ABOUT THIS EXERCISE — Give back the lines of the entries below exactly as written, from the first line to the line holding "(version 20240108)", both included, with the pictures omitted.

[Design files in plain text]
----------

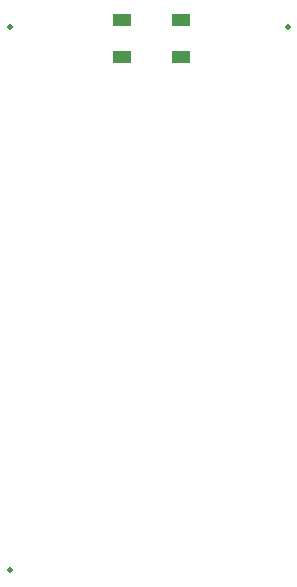
<source format=gtp>
G04 #@! TF.FileFunction,Paste,Top*
%FSLAX46Y46*%
G04 Gerber Fmt 4.6, Leading zero omitted, Abs format (unit mm)*
G04 Created by KiCad (PCBNEW 4.0.6) date Wednesday, September 13, 2017 'PMt' 03:29:23 PM*
%MOMM*%
%LPD*%
G01*
G04 APERTURE LIST*
%ADD10C,0.100000*%
%ADD11R,1.600000X1.000000*%
%ADD12C,0.497840*%
G04 APERTURE END LIST*
D10*
D11*
X192500000Y-80600000D03*
X192500000Y-77400000D03*
X187500000Y-80600000D03*
X187500000Y-77400000D03*
D12*
X178000000Y-78000000D03*
X201500000Y-78000000D03*
X178000000Y-124000000D03*
M02*

</source>
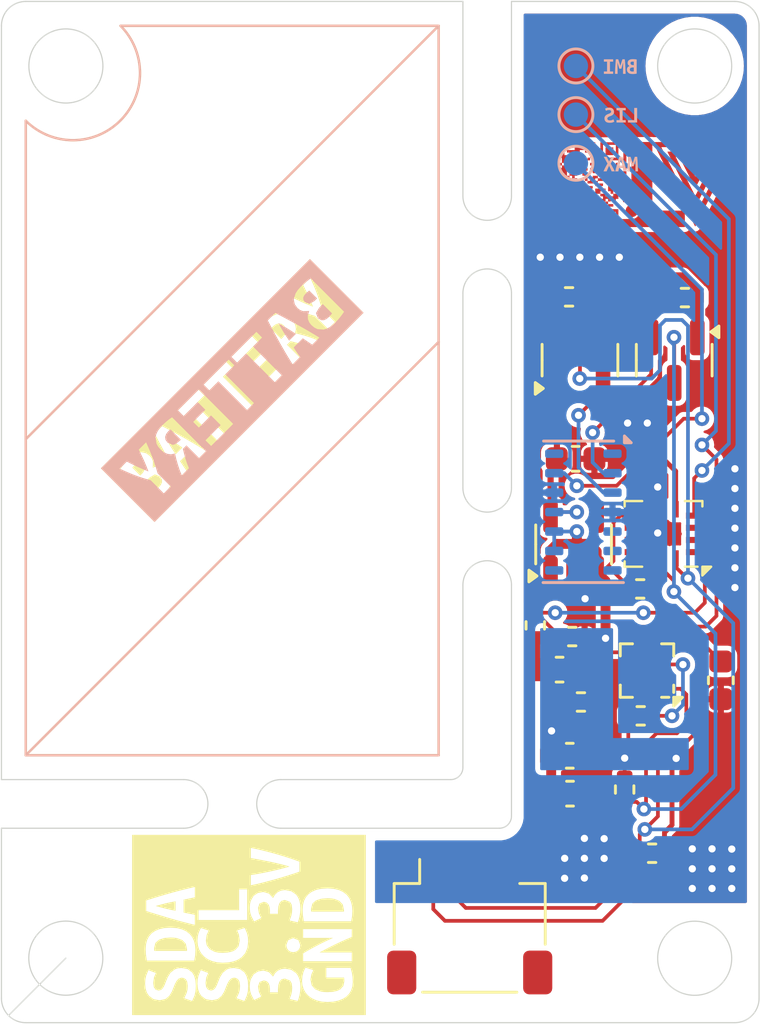
<source format=kicad_pcb>
(kicad_pcb
	(version 20240108)
	(generator "pcbnew")
	(generator_version "8.0")
	(general
		(thickness 1.6)
		(legacy_teardrops no)
	)
	(paper "A4")
	(title_block
		(title "sensor-unit-bmi-v1")
		(date "2025-05-04")
		(rev "1.0")
	)
	(layers
		(0 "F.Cu" signal)
		(31 "B.Cu" signal)
		(32 "B.Adhes" user "B.Adhesive")
		(33 "F.Adhes" user "F.Adhesive")
		(34 "B.Paste" user)
		(35 "F.Paste" user)
		(36 "B.SilkS" user "B.Silkscreen")
		(37 "F.SilkS" user "F.Silkscreen")
		(38 "B.Mask" user)
		(39 "F.Mask" user)
		(40 "Dwgs.User" user "User.Drawings")
		(41 "Cmts.User" user "User.Comments")
		(42 "Eco1.User" user "User.Eco1")
		(43 "Eco2.User" user "User.Eco2")
		(44 "Edge.Cuts" user)
		(45 "Margin" user)
		(46 "B.CrtYd" user "B.Courtyard")
		(47 "F.CrtYd" user "F.Courtyard")
		(48 "B.Fab" user)
		(49 "F.Fab" user)
		(50 "User.1" user)
		(51 "User.2" user)
		(52 "User.3" user)
		(53 "User.4" user)
		(54 "User.5" user)
		(55 "User.6" user)
		(56 "User.7" user)
		(57 "User.8" user)
		(58 "User.9" user)
	)
	(setup
		(pad_to_mask_clearance 0)
		(allow_soldermask_bridges_in_footprints no)
		(pcbplotparams
			(layerselection 0x00010fc_ffffffff)
			(plot_on_all_layers_selection 0x0000000_00000000)
			(disableapertmacros no)
			(usegerberextensions no)
			(usegerberattributes yes)
			(usegerberadvancedattributes yes)
			(creategerberjobfile yes)
			(dashed_line_dash_ratio 12.000000)
			(dashed_line_gap_ratio 3.000000)
			(svgprecision 4)
			(plotframeref no)
			(viasonmask no)
			(mode 1)
			(useauxorigin no)
			(hpglpennumber 1)
			(hpglpenspeed 20)
			(hpglpendiameter 15.000000)
			(pdf_front_fp_property_popups yes)
			(pdf_back_fp_property_popups yes)
			(dxfpolygonmode yes)
			(dxfimperialunits yes)
			(dxfusepcbnewfont yes)
			(psnegative no)
			(psa4output no)
			(plotreference yes)
			(plotvalue yes)
			(plotfptext yes)
			(plotinvisibletext no)
			(sketchpadsonfab no)
			(subtractmaskfromsilk no)
			(outputformat 1)
			(mirror no)
			(drillshape 1)
			(scaleselection 1)
			(outputdirectory "")
		)
	)
	(net 0 "")
	(net 1 "GND")
	(net 2 "+3V3")
	(net 3 "Net-(U3-C1)")
	(net 4 "SCL")
	(net 5 "unconnected-(J1-MountPin-PadMP)")
	(net 6 "unconnected-(J1-MountPin-PadMP)_1")
	(net 7 "SDA")
	(net 8 "+1V8")
	(net 9 "SCL_1V8")
	(net 10 "SDA_1V8")
	(net 11 "Net-(U3-~{CS})")
	(net 12 "Net-(U3-DRDY)")
	(net 13 "Net-(U4-SDO)")
	(net 14 "Net-(U4-CSB)")
	(net 15 "Net-(U2-~{INT})")
	(net 16 "Net-(U4-INT1)")
	(net 17 "unconnected-(U1-NC-Pad4)")
	(net 18 "unconnected-(U2-NC-Pad6)")
	(net 19 "unconnected-(U2-NC-Pad5)")
	(net 20 "unconnected-(U2-NC-Pad8)")
	(net 21 "unconnected-(U2-NC-Pad7)")
	(net 22 "unconnected-(U2-NC-Pad1)")
	(net 23 "unconnected-(U2-NC-Pad14)")
	(net 24 "unconnected-(U3-NC-Pad11)")
	(net 25 "unconnected-(U3-NC-Pad12)")
	(net 26 "unconnected-(U3-NC-Pad2)")
	(net 27 "unconnected-(U4-OSDO-Pad11)")
	(net 28 "unconnected-(U4-INT2-Pad9)")
	(net 29 "unconnected-(U4-OCSB-Pad10)")
	(net 30 "unconnected-(U4-ASDx-Pad2)")
	(net 31 "unconnected-(U4-ASCx-Pad3)")
	(footprint "LOGO" (layer "F.Cu") (at 188.915006 76.389894 180))
	(footprint "Panelization Pretty:mouse-bite-2mm-slot" (layer "F.Cu") (at 185.26 90.852057 90))
	(footprint "Panelization Pretty:mouse-bite-2mm-slot" (layer "F.Cu") (at 185.26 78.852057 90))
	(footprint "Capacitor_SMD:C_0603_1608Metric" (layer "F.Cu") (at 188.24 96.33))
	(footprint "Resistor_SMD:R_0402_1005Metric" (layer "F.Cu") (at 193.4 81.03 180))
	(footprint "LOGO" (layer "F.Cu") (at 193.32 76.42 180))
	(footprint "kibuzzard-680F686F" (layer "F.Cu") (at 175.45 106.83 90))
	(footprint "Package_TO_SOT_SMD:SOT-23-5" (layer "F.Cu") (at 188.8175 91.18 90))
	(footprint "Resistor_SMD:R_0402_1005Metric" (layer "F.Cu") (at 192.05 103.88))
	(footprint "LOGO" (layer "F.Cu") (at 193.32 76.42 180))
	(footprint "Capacitor_SMD:C_0603_1608Metric" (layer "F.Cu") (at 188.66 99.87))
	(footprint "Resistor_SMD:R_0402_1005Metric" (layer "F.Cu") (at 189.12 97.66 180))
	(footprint "Package_TO_SOT_SMD:SOT-23" (layer "F.Cu") (at 192.96 83.6025 -90))
	(footprint "Resistor_SMD:R_0402_1005Metric" (layer "F.Cu") (at 191.56 93.01))
	(footprint "Capacitor_SMD:C_0603_1608Metric" (layer "F.Cu") (at 194.88 96.77 -90))
	(footprint "Connector_JST:JST_SH_SM04B-SRSS-TB_1x04-1MP_P1.00mm_Horizontal" (layer "F.Cu") (at 184.54 106.91))
	(footprint "Panelization Pretty:mouse-bite-2mm-slot" (layer "F.Cu") (at 174.76 101.852057))
	(footprint "kibuzzard-68103EF6" (layer "F.Cu") (at 174.76 84.852787 45))
	(footprint "Capacitor_SMD:C_0603_1608Metric" (layer "F.Cu") (at 188.67 101.43))
	(footprint "Resistor_SMD:R_0402_1005Metric" (layer "F.Cu") (at 188.63 81))
	(footprint "Resistor_SMD:R_0402_1005Metric" (layer "F.Cu") (at 191.58 98.23))
	(footprint "Capacitor_SMD:C_0603_1608Metric" (layer "F.Cu") (at 188.9 87.66))
	(footprint "Package_TO_SOT_SMD:SOT-23" (layer "F.Cu") (at 189.08 83.6025 90))
	(footprint "Package_LGA:Bosch_LGA-14_3x2.5mm_P0.5mm" (layer "F.Cu") (at 192.52 90.7475 180))
	(footprint "Package_LGA:LGA-12_2x2mm_P0.5mm" (layer "F.Cu") (at 191.84 96.3675 180))
	(footprint "Resistor_SMD:R_0402_1005Metric" (layer "F.Cu") (at 187.24 94.51 90))
	(footprint "LOGO"
		(layer "F.Cu")
		(uuid "f2950bfe-1756-47bb-adbd-236e34313e53")
		(at 188.915006 76.389894 180)
		(property "Reference" "G***"
			(at 0 0 0)
			(layer "F.SilkS")
			(hide yes)
			(uuid "82344a43-fa2a-414b-8fb9-a467c7495ae5")
			(effects
				(font
					(size 1.5 1.5)
					(thickness 0.3)
				)
			)
		)
		(property "Value" "LOGO"
			(at 0.75 0 0)
			(layer "F.SilkS")
			(hide yes)
			(uuid "58858af0-e936-4520-bad7-144752a100b0")
			(effects
				(font
					(size 1.5 1.5)
					(thickness 0.3)
				)
			)
		)
		(property "Footprint" ""
			(at 0 0 0)
			(layer "F.Fab")
			(hide yes)
			(uuid "f8308946-05af-4544-ba0a-f83406a54e1f")
			(effects
				(font
					(size 1.27 1.27)
					(thickness 0.15)
				)
			)
		)
		(property "Datasheet" ""
			(at 0 0 0)
			(layer "F.Fab")
			(hide yes)
			(uuid "df485b81-4bb4-463f-a4c1-b40ab79113a9")
			(effects
				(font
					(size 1.27 1.27)
					(thickness 0.15)
				)
			)
		)
		(property "Description" ""
			(at 0 0 0)
			(layer "F.Fab")
			(hide yes)
			(uuid "d583130f-90c5-419e-80b7-514684c0a784")
			(effects
				(font
					(size 1.27 1.27)
					(thickness 0.15)
				)
			)
		)
		(attr board_only exclude_from_pos_files exclude_from_bom)
		(fp_poly
			(pts
				(xy 1.641532 1.694033) (xy 1.641532 1.746534) (xy 1.589031 1.746534) (xy 1.53653 1.746534) (xy 1.53653 1.694033)
				(xy 1.53653 1.641532) (xy 1.589031 1.641532) (xy 1.641532 1.641532)
			)
			(stroke
				(width 0)
				(type solid)
			)
			(fill solid)
			(layer "F.Cu")
			(uuid "96240b3c-cba2-4658-a400-d30a4095457d")
		)
		(fp_poly
			(pts
				(xy 1.53653 -1.377277) (xy 1.53653 -1.218024) (xy 1.377277 -1.218024) (xy 1.218024 -1.218024) (xy 1.218024 -1.377277)
				(xy 1.218024 -1.53653) (xy 1.377277 -1.53653) (xy 1.53653 -1.53653)
			)
			(stroke
				(width 0)
				(type solid)
			)
			(fill solid)
			(layer "F.Cu")
			(uuid "eda739a2-99bf-4934-87c5-7b48d937be19")
		)
		(fp_poly
			(pts
				(xy 1.218024 1.589031) (xy 1.218024 1.641532) (xy 1.165523 1.641532) (xy 1.113022 1.641532) (xy 1.113022 1.589031)
				(xy 1.113022 1.53653) (xy 1.165523 1.53653) (xy 1.218024 1.53653)
			)
			(stroke
				(width 0)
				(type solid)
			)
			(fill 
... [235001 chars truncated]
</source>
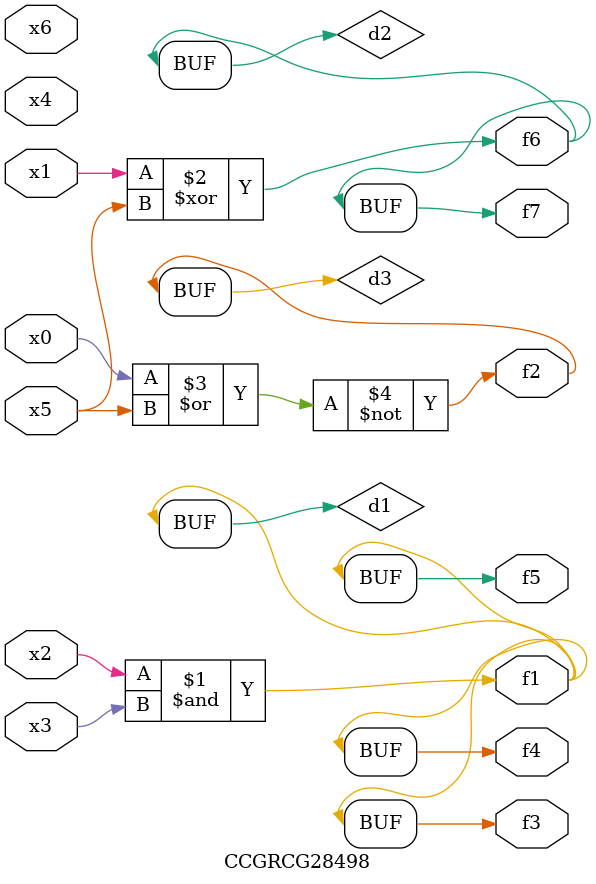
<source format=v>
module CCGRCG28498(
	input x0, x1, x2, x3, x4, x5, x6,
	output f1, f2, f3, f4, f5, f6, f7
);

	wire d1, d2, d3;

	and (d1, x2, x3);
	xor (d2, x1, x5);
	nor (d3, x0, x5);
	assign f1 = d1;
	assign f2 = d3;
	assign f3 = d1;
	assign f4 = d1;
	assign f5 = d1;
	assign f6 = d2;
	assign f7 = d2;
endmodule

</source>
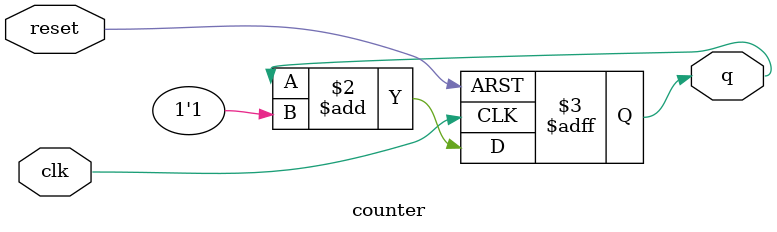
<source format=sv>
module counter (
  input clk,
  input reset,
  output reg q
);

always @(posedge clk or posedge reset) begin
  if (reset) begin
    q <= 1'b0;
  end
  else begin
    q <= q + 1'b1;
  end
end

endmodule

</source>
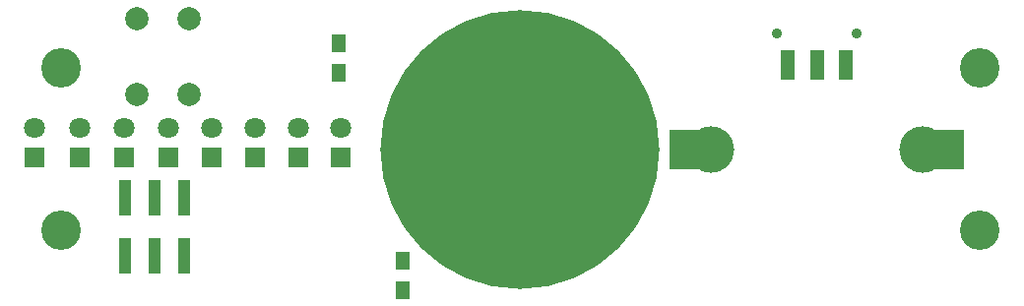
<source format=gbr>
G04 #@! TF.FileFunction,Soldermask,Bot*
%FSLAX46Y46*%
G04 Gerber Fmt 4.6, Leading zero omitted, Abs format (unit mm)*
G04 Created by KiCad (PCBNEW 4.0.7-e2-6376~58~ubuntu16.04.1) date Tue Dec 26 20:47:44 2017*
%MOMM*%
%LPD*%
G01*
G04 APERTURE LIST*
%ADD10C,0.100000*%
%ADD11R,1.000000X3.150000*%
%ADD12C,24.000000*%
%ADD13C,3.400000*%
%ADD14R,1.250000X1.500000*%
%ADD15R,1.800000X1.800000*%
%ADD16C,1.800000*%
%ADD17R,1.250000X2.500000*%
%ADD18C,0.900000*%
%ADD19C,2.000000*%
%ADD20R,2.540000X3.510000*%
%ADD21C,4.000000*%
G04 APERTURE END LIST*
D10*
D11*
X110490000Y-118140000D03*
X110490000Y-123190000D03*
X113030000Y-118140000D03*
X113030000Y-123190000D03*
X115570000Y-118140000D03*
X115570000Y-123190000D03*
D12*
X144500000Y-114000000D03*
D13*
X184000000Y-107000000D03*
X105000000Y-107000000D03*
X184000000Y-121000000D03*
D14*
X128850000Y-104900000D03*
X128850000Y-107400000D03*
D15*
X129100000Y-114700000D03*
D16*
X129100000Y-112160000D03*
D15*
X125400000Y-114700000D03*
D16*
X125400000Y-112160000D03*
D15*
X121700000Y-114700000D03*
D16*
X121700000Y-112160000D03*
D15*
X118000000Y-114700000D03*
D16*
X118000000Y-112160000D03*
D15*
X114200000Y-114700000D03*
D16*
X114200000Y-112160000D03*
D15*
X110400000Y-114700000D03*
D16*
X110400000Y-112160000D03*
D15*
X106600000Y-114700000D03*
D16*
X106600000Y-112160000D03*
D15*
X102760000Y-114700000D03*
D16*
X102760000Y-112160000D03*
D17*
X167500000Y-106750000D03*
X170000000Y-106750000D03*
X172500000Y-106750000D03*
D18*
X166600000Y-104000000D03*
X173400000Y-104000000D03*
D19*
X111500000Y-102800000D03*
X116000000Y-102800000D03*
X111500000Y-109300000D03*
X116000000Y-109300000D03*
D13*
X105000000Y-121000000D03*
D20*
X158600000Y-114000000D03*
X181400000Y-114000000D03*
D21*
X160900000Y-114000000D03*
X179100000Y-114000000D03*
D14*
X134366000Y-123611000D03*
X134366000Y-126111000D03*
M02*

</source>
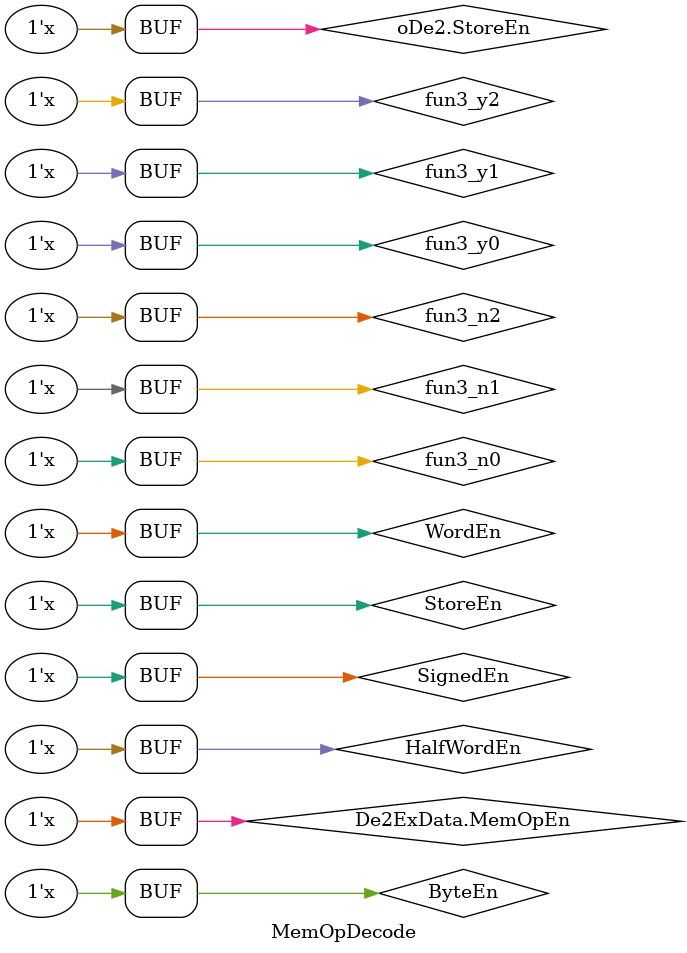
<source format=sv>
module MemOpDecode
(
  InsBitDispatchIfl.De2 iIns,
  De2Ifs.De2 oDe2,
  ExIfs.De2 De2ExData
);

  //generate Mem En
  //assign oDe2.MemEn = 1'b1;
  //generate Mem OpEn
  wire fun3_y2 =  iIns.funct3[2];
  wire fun3_n2 = !iIns.funct3[2];
  wire fun3_y1 =  iIns.funct3[1];
  wire fun3_n1 = !iIns.funct3[1];
  wire fun3_y0 =  iIns.funct3[0];
  wire fun3_n0 = !iIns.funct3[0];
  
  wire StoreEn    = iIns.op[5];
  wire WordEn     = fun3_y1; 
  wire HalfWordEn = fun3_n1 & fun3_y0;
  wire ByteEn     = fun3_n1 & fun3_n0;
  wire SignedEn   = fun3_n2;
  assign De2ExData.MemOpEn = {StoreEn,WordEn,HalfWordEn,ByteEn,SignedEn};
  assign oDe2.StoreEn = StoreEn;
endmodule

</source>
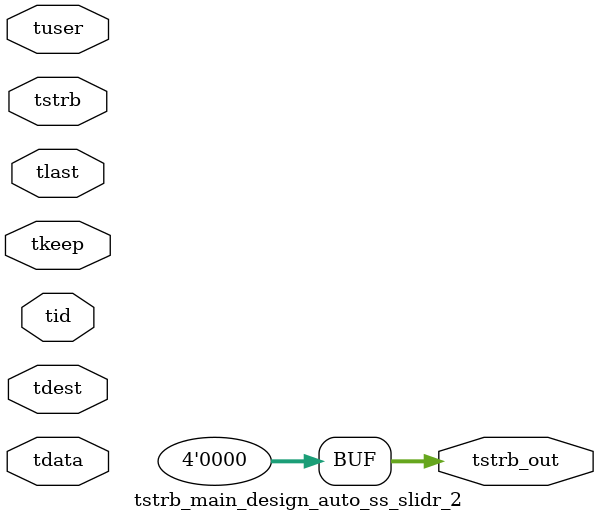
<source format=v>


`timescale 1ps/1ps

module tstrb_main_design_auto_ss_slidr_2 #
(
parameter C_S_AXIS_TDATA_WIDTH = 32,
parameter C_S_AXIS_TUSER_WIDTH = 0,
parameter C_S_AXIS_TID_WIDTH   = 0,
parameter C_S_AXIS_TDEST_WIDTH = 0,
parameter C_M_AXIS_TDATA_WIDTH = 32
)
(
input  [(C_S_AXIS_TDATA_WIDTH == 0 ? 1 : C_S_AXIS_TDATA_WIDTH)-1:0     ] tdata,
input  [(C_S_AXIS_TUSER_WIDTH == 0 ? 1 : C_S_AXIS_TUSER_WIDTH)-1:0     ] tuser,
input  [(C_S_AXIS_TID_WIDTH   == 0 ? 1 : C_S_AXIS_TID_WIDTH)-1:0       ] tid,
input  [(C_S_AXIS_TDEST_WIDTH == 0 ? 1 : C_S_AXIS_TDEST_WIDTH)-1:0     ] tdest,
input  [(C_S_AXIS_TDATA_WIDTH/8)-1:0 ] tkeep,
input  [(C_S_AXIS_TDATA_WIDTH/8)-1:0 ] tstrb,
input                                                                    tlast,
output [(C_M_AXIS_TDATA_WIDTH/8)-1:0 ] tstrb_out
);

assign tstrb_out = {1'b0};

endmodule


</source>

----------

TASK RESULT —
<source format=gtp>
G04 #@! TF.FileFunction,Paste,Top*
%FSLAX46Y46*%
G04 Gerber Fmt 4.6, Leading zero omitted, Abs format (unit mm)*
G04 Created by KiCad (PCBNEW 4.0.6) date Wednesday, September 13, 2017 'PMt' 03:29:23 PM*
%MOMM*%
%LPD*%
G01*
G04 APERTURE LIST*
%ADD10C,0.100000*%
%ADD11R,1.600000X1.000000*%
%ADD12C,0.497840*%
G04 APERTURE END LIST*
D10*
D11*
X192500000Y-80600000D03*
X192500000Y-77400000D03*
X187500000Y-80600000D03*
X187500000Y-77400000D03*
D12*
X178000000Y-78000000D03*
X201500000Y-78000000D03*
X178000000Y-124000000D03*
M02*

</source>
<source format=kicad_pcb>
(kicad_pcb
	(version 20240108)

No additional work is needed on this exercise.